FOX’s The Finder [Thursdays, 9/8C] premieres this evening and, though cast changes have clearly resulted in a bit of unevenness, the series first episode, an Orphan Walks Into A Bar, has the kind of mix of breeziness and dark undercurrents that have its parent series, Bones, a hit.
An Orphan opens with Walter Sherman [Geoff Stults] running down John Fogarty’s favorite guitar – with a bit of assistance from Deputy U.S. Marshall Isabel Zambada [Mercedes Masohn] – as an amused Leo Knox [Michael Clarke Duncan] looks on. After Fogarty plays Favorite Son, it’s Miller Time [well, maybe not Miller…] back at Leo’s bar/restaurant, Ends of the Earth.
Cue the entrance of Walter’s newest customer – a teenage boy named Cooper [Brett Davern] – arrives at the bar after paying Willa Monday [Maddie Hasson] for a ride on her bike after his car breaks down.
Cooper wants to hire Walter to find his father, who’s gone missing – apparently crashed into a swamp – but Walter tells him to be sure, because sometimes, when you look for someone/something, you find something you’d have been better off not knowing. But Cooper is adamant and Walter takes the case.
In the backdoor pilot that ran on bones last season, there were three characters, the third played by Saffron Burroughs. The three leads had an easy chemistry and it was with some disappointment that I learned of the decision to go in a different direction.
The two female leads on the revamped show, however, look to have a lot of potential [even if one is sketched in pretty quickly in the premiere]. Willa, a sullen teenager who works at Ends of the Earth is on probation, and future episodes will explain how a minor on probation can be working in a bar [suffice it to say, she can’t serve alcohol or be at the till].
It is hinted that Willa may have a little Roma in her and there’s a sub-plot that gives her a very Roma-ish reason not to take off – which her probation officer would love because it would give an excuse to pop her back into juvie. Walter’s defense of the girl begins with a simple statement, ‘She works hard,’ and builds into something completely unexpected.

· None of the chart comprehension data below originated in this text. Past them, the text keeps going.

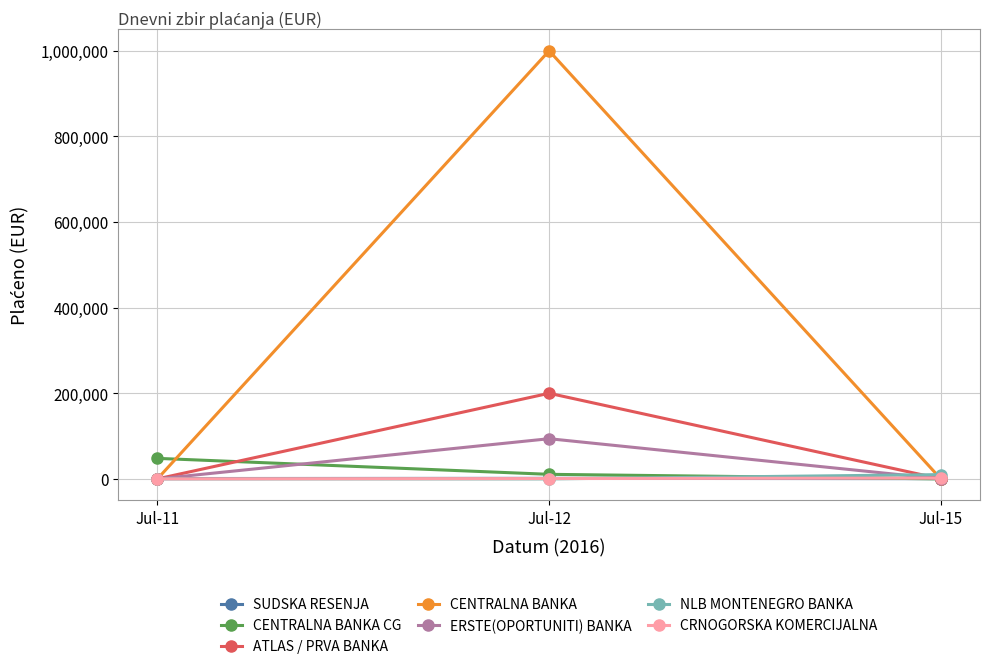

Does the chart display data point markers on the line(s)?

Yes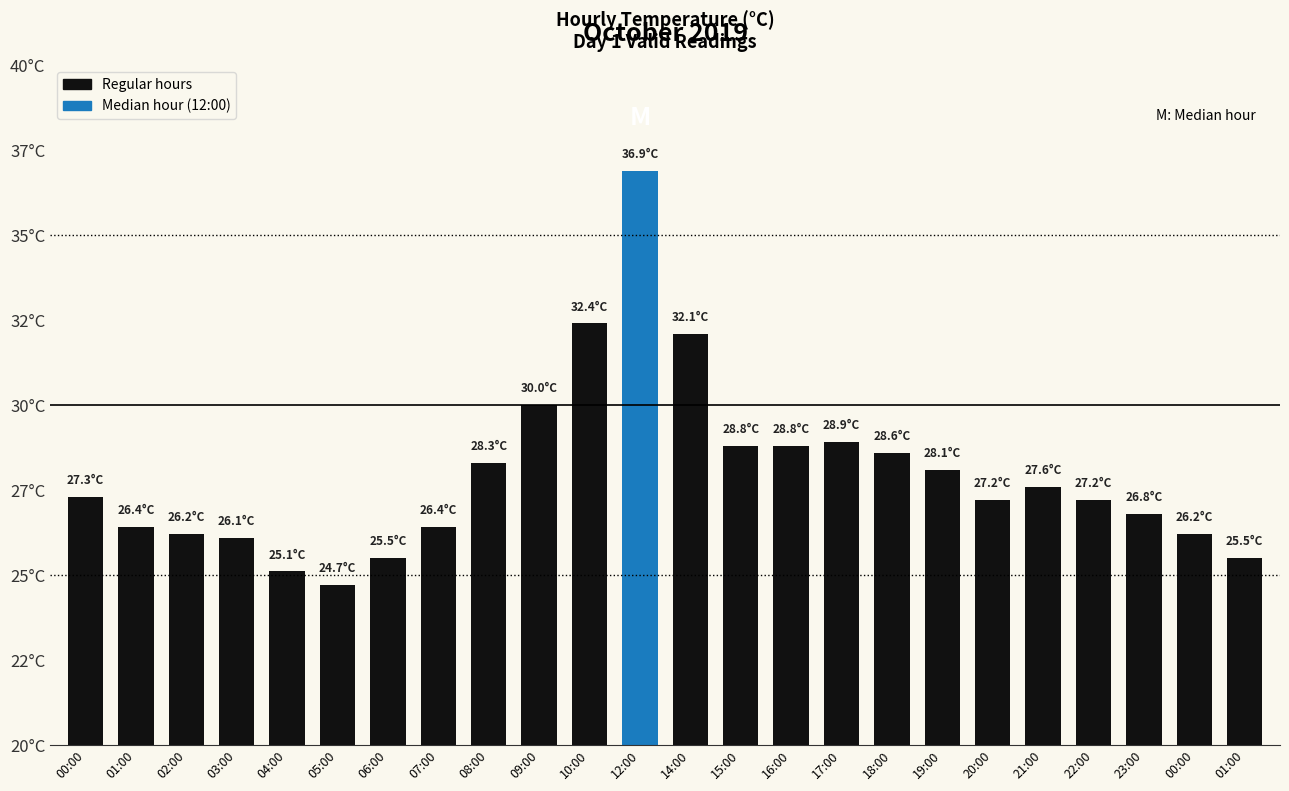

Rank the categories by value from highest to lowest.

12:00, 10:00, 14:00, 09:00, 17:00, 15:00, 16:00, 18:00, 08:00, 19:00, 21:00, 00:00, 20:00, 22:00, 23:00, 01:00, 07:00, 02:00, 00:00, 03:00, 06:00, 01:00, 04:00, 05:00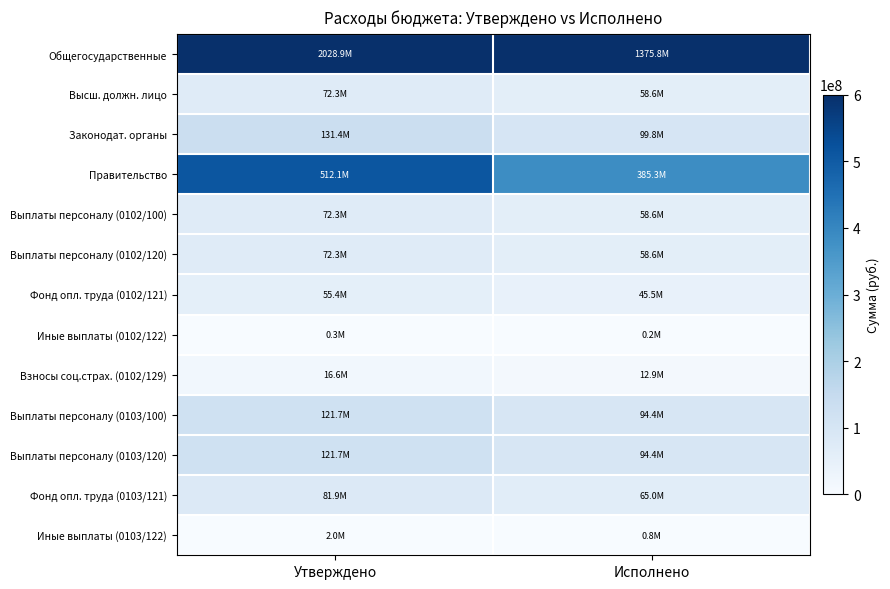

At which category does the chart reach its peak across all series?

Утверждено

Deputy Marshall Zambada, on the other hand, is mostly a plot device in the premiere. There’s chemistry between her and Walter, but one of the side effects of the brain damage that’s allegedly given Walter his unique ability to find anything is that he doesn’t really do well in the relationship department. That plays out in one of the more amusing moments in the premiere.
Walter’s warning to Cooper, about finding out things you might not have wanted to know, plays out in an equally unexpected, though less amusing, way.
An Orphan Walks Into A Bar does, indeed, have a similar kind of pacing and breeziness/darkness to that found on Bones, but it’s much less cerebral – without losing the keen intelligence Bones fans will expect. The humor is a bit lower of brow, but Leo classes up the show with some intriguing philosophical references and a very forgiving, mellow attitude.
Walter is more than a little cynical [with an abovementioned exception] and, thanks to his brain trauma, seriously lacking in social graces – or any kind of filters, for that matter. If it occurs to him, he says it without regard to what effect it might have.
The Finder also looks great. The cinematographer’s palette is heightened a wee bit, but the scenery he has to work with is gorgeous to begin with. And Ends of the Earth is seriously cool bar.
If the episode feels a bit uneven when Willa or Isabel are onscreen, it’s because Hasson and Masohn don’t yet have the rapport that Stults and Duncan [who have worked together – even before the Bones ep that spawned the show] have. They do have good chemistry with both so I expect that, as they are developed further, things will fit together quite nicely.
If An Orphan Walks Into A Bar doesn’t quite knock it out of the park, it’s still at least an ground rule double with no one out and the clean-up hitter coming to bat.
I’m definitely looking forward to seeing the show work out its kinks and realize its potential.